── Dataset content ──
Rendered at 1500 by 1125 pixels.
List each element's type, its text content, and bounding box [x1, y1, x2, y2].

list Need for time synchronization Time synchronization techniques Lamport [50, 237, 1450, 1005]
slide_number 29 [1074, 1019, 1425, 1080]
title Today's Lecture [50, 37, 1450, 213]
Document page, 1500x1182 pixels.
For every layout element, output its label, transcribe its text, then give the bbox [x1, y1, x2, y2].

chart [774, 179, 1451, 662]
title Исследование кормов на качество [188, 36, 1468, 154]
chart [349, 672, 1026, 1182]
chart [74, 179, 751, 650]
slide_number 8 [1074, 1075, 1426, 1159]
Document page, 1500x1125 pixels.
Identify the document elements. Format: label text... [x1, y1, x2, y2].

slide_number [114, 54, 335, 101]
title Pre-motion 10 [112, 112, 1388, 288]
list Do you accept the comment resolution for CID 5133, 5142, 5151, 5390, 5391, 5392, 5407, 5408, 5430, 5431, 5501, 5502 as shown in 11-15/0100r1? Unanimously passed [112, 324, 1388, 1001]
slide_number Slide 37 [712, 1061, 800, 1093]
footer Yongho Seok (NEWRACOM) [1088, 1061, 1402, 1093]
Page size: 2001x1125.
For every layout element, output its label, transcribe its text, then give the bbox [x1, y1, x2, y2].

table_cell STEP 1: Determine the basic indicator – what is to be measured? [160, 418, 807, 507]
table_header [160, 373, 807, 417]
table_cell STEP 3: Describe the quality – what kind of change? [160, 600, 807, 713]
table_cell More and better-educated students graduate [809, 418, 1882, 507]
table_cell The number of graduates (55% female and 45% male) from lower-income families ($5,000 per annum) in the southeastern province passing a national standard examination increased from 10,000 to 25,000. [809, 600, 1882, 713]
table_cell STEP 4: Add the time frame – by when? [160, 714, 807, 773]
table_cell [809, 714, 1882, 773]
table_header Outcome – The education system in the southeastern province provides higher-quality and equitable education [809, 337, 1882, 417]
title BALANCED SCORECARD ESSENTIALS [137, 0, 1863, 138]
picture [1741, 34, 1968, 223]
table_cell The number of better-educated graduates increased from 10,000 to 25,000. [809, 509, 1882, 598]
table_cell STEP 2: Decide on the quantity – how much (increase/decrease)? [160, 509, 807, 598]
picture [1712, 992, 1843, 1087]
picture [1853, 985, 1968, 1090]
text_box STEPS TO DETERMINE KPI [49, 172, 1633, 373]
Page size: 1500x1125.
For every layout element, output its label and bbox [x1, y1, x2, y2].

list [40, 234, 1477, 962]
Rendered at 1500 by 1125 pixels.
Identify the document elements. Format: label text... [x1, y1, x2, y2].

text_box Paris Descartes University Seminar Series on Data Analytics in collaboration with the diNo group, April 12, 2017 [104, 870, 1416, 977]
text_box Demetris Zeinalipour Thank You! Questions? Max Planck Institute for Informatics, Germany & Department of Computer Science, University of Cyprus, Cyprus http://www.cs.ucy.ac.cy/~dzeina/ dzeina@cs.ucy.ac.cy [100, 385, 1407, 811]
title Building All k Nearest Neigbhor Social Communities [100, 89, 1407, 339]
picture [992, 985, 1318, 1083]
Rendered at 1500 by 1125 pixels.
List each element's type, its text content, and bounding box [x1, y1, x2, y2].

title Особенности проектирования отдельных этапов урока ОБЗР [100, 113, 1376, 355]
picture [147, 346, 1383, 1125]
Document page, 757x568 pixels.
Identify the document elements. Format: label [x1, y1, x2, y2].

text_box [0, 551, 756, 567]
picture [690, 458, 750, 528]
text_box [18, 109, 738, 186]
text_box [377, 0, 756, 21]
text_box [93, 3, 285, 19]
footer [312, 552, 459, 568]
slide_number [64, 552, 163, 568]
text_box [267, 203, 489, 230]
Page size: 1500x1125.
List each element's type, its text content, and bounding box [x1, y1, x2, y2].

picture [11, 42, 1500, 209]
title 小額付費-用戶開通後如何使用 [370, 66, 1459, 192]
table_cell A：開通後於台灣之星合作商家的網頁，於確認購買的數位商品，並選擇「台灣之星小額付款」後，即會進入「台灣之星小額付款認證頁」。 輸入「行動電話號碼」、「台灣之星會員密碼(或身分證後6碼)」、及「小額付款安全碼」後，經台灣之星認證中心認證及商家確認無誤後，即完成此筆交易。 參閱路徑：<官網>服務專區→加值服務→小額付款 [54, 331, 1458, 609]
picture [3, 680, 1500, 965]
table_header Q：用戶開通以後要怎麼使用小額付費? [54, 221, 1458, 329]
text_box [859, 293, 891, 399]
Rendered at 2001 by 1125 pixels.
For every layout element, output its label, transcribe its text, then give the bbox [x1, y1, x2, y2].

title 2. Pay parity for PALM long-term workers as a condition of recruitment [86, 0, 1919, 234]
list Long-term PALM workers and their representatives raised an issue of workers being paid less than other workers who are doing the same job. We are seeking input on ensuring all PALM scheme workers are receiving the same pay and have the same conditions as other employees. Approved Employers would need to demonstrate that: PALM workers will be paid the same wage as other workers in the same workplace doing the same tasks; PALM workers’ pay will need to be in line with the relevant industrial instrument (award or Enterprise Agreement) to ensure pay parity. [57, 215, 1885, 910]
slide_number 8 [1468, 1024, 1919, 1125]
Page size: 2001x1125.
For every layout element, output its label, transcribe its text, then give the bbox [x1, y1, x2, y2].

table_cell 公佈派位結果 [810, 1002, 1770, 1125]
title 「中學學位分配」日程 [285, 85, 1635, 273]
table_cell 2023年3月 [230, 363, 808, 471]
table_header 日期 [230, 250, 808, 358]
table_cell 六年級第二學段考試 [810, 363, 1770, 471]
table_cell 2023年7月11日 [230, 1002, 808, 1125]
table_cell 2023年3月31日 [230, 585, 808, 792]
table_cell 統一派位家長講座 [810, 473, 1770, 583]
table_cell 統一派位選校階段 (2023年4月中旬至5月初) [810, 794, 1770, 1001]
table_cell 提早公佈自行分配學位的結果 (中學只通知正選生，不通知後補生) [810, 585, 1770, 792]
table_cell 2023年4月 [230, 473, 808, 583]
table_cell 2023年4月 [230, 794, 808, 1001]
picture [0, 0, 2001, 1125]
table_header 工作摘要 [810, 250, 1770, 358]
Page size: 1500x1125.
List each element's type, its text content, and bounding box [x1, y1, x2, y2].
───
** To-do item **
Repeat the entries exactly as they appear.

** Solution for this task **
Rendered at 1500 by 1125 pixels.
List each element's type, its text content, and bounding box [x1, y1, x2, y2].

list Need for time synchronization Time synchronization techniques Lamport [50, 237, 1450, 1005]
slide_number 29 [1074, 1019, 1425, 1080]
title Today's Lecture [50, 37, 1450, 213]
Document page, 1500x1182 pixels.
For every layout element, output its label, transcribe its text, then give the bbox [x1, y1, x2, y2].

chart [774, 179, 1451, 662]
title Исследование кормов на качество [188, 36, 1468, 154]
chart [349, 672, 1026, 1182]
chart [74, 179, 751, 650]
slide_number 8 [1074, 1075, 1426, 1159]
Document page, 1500x1125 pixels.
Identify the document elements. Format: label text... [x1, y1, x2, y2].

slide_number [114, 54, 335, 101]
title Pre-motion 10 [112, 112, 1388, 288]
list Do you accept the comment resolution for CID 5133, 5142, 5151, 5390, 5391, 5392, 5407, 5408, 5430, 5431, 5501, 5502 as shown in 11-15/0100r1? Unanimously passed [112, 324, 1388, 1001]
slide_number Slide 37 [712, 1061, 800, 1093]
footer Yongho Seok (NEWRACOM) [1088, 1061, 1402, 1093]
Page size: 2001x1125.
For every layout element, output its label, transcribe its text, then give the bbox [x1, y1, x2, y2].

table_cell STEP 1: Determine the basic indicator – what is to be measured? [160, 418, 807, 507]
table_header [160, 373, 807, 417]
table_cell STEP 3: Describe the quality – what kind of change? [160, 600, 807, 713]
table_cell More and better-educated students graduate [809, 418, 1882, 507]
table_cell The number of graduates (55% female and 45% male) from lower-income families ($5,000 per annum) in the southeastern province passing a national standard examination increased from 10,000 to 25,000. [809, 600, 1882, 713]
table_cell STEP 4: Add the time frame – by when? [160, 714, 807, 773]
table_cell [809, 714, 1882, 773]
table_header Outcome – The education system in the southeastern province provides higher-quality and equitable education [809, 337, 1882, 417]
title BALANCED SCORECARD ESSENTIALS [137, 0, 1863, 138]
picture [1741, 34, 1968, 223]
table_cell The number of better-educated graduates increased from 10,000 to 25,000. [809, 509, 1882, 598]
table_cell STEP 2: Decide on the quantity – how much (increase/decrease)? [160, 509, 807, 598]
picture [1712, 992, 1843, 1087]
picture [1853, 985, 1968, 1090]
text_box STEPS TO DETERMINE KPI [49, 172, 1633, 373]
Page size: 1500x1125.
For every layout element, output its label and bbox [x1, y1, x2, y2].

list [40, 234, 1477, 962]
Rendered at 1500 by 1125 pixels.
Identify the document elements. Format: label text... [x1, y1, x2, y2].

text_box Paris Descartes University Seminar Series on Data Analytics in collaboration with the diNo group, April 12, 2017 [104, 870, 1416, 977]
text_box Demetris Zeinalipour Thank You! Questions? Max Planck Institute for Informatics, Germany & Department of Computer Science, University of Cyprus, Cyprus http://www.cs.ucy.ac.cy/~dzeina/ dzeina@cs.ucy.ac.cy [100, 385, 1407, 811]
title Building All k Nearest Neigbhor Social Communities [100, 89, 1407, 339]
picture [992, 985, 1318, 1083]
Rendered at 1500 by 1125 pixels.
List each element's type, its text content, and bounding box [x1, y1, x2, y2].

title Особенности проектирования отдельных этапов урока ОБЗР [100, 113, 1376, 355]
picture [147, 346, 1383, 1125]
Document page, 757x568 pixels.
Identify the document elements. Format: label [x1, y1, x2, y2].

text_box [0, 551, 756, 567]
picture [690, 458, 750, 528]
text_box [18, 109, 738, 186]
text_box [377, 0, 756, 21]
text_box [93, 3, 285, 19]
footer [312, 552, 459, 568]
slide_number [64, 552, 163, 568]
text_box [267, 203, 489, 230]
Page size: 1500x1125.
List each element's type, its text content, and bounding box [x1, y1, x2, y2].

picture [11, 42, 1500, 209]
title 小額付費-用戶開通後如何使用 [370, 66, 1459, 192]
table_cell A：開通後於台灣之星合作商家的網頁，於確認購買的數位商品，並選擇「台灣之星小額付款」後，即會進入「台灣之星小額付款認證頁」。 輸入「行動電話號碼」、「台灣之星會員密碼(或身分證後6碼)」、及「小額付款安全碼」後，經台灣之星認證中心認證及商家確認無誤後，即完成此筆交易。 參閱路徑：<官網>服務專區→加值服務→小額付款 [54, 331, 1458, 609]
picture [3, 680, 1500, 965]
table_header Q：用戶開通以後要怎麼使用小額付費? [54, 221, 1458, 329]
text_box [859, 293, 891, 399]
Rendered at 2001 by 1125 pixels.
For every layout element, output its label, transcribe its text, then give the bbox [x1, y1, x2, y2].

title 2. Pay parity for PALM long-term workers as a condition of recruitment [86, 0, 1919, 234]
list Long-term PALM workers and their representatives raised an issue of workers being paid less than other workers who are doing the same job. We are seeking input on ensuring all PALM scheme workers are receiving the same pay and have the same conditions as other employees. Approved Employers would need to demonstrate that: PALM workers will be paid the same wage as other workers in the same workplace doing the same tasks; PALM workers’ pay will need to be in line with the relevant industrial instrument (award or Enterprise Agreement) to ensure pay parity. [57, 215, 1885, 910]
slide_number 8 [1468, 1024, 1919, 1125]
Page size: 2001x1125.
For every layout element, output its label, transcribe its text, then give the bbox [x1, y1, x2, y2].

table_cell 公佈派位結果 [810, 1002, 1770, 1125]
title 「中學學位分配」日程 [285, 85, 1635, 273]
table_cell 2023年3月 [230, 363, 808, 471]
table_header 日期 [230, 250, 808, 358]
table_cell 六年級第二學段考試 [810, 363, 1770, 471]
table_cell 2023年7月11日 [230, 1002, 808, 1125]
table_cell 2023年3月31日 [230, 585, 808, 792]
table_cell 統一派位家長講座 [810, 473, 1770, 583]
table_cell 統一派位選校階段 (2023年4月中旬至5月初) [810, 794, 1770, 1001]
table_cell 提早公佈自行分配學位的結果 (中學只通知正選生，不通知後補生) [810, 585, 1770, 792]
table_cell 2023年4月 [230, 473, 808, 583]
table_cell 2023年4月 [230, 794, 808, 1001]
picture [0, 0, 2001, 1125]
table_header 工作摘要 [810, 250, 1770, 358]
Page size: 1500x1125.
List each element's type, its text content, and bounding box [x1, y1, x2, y2].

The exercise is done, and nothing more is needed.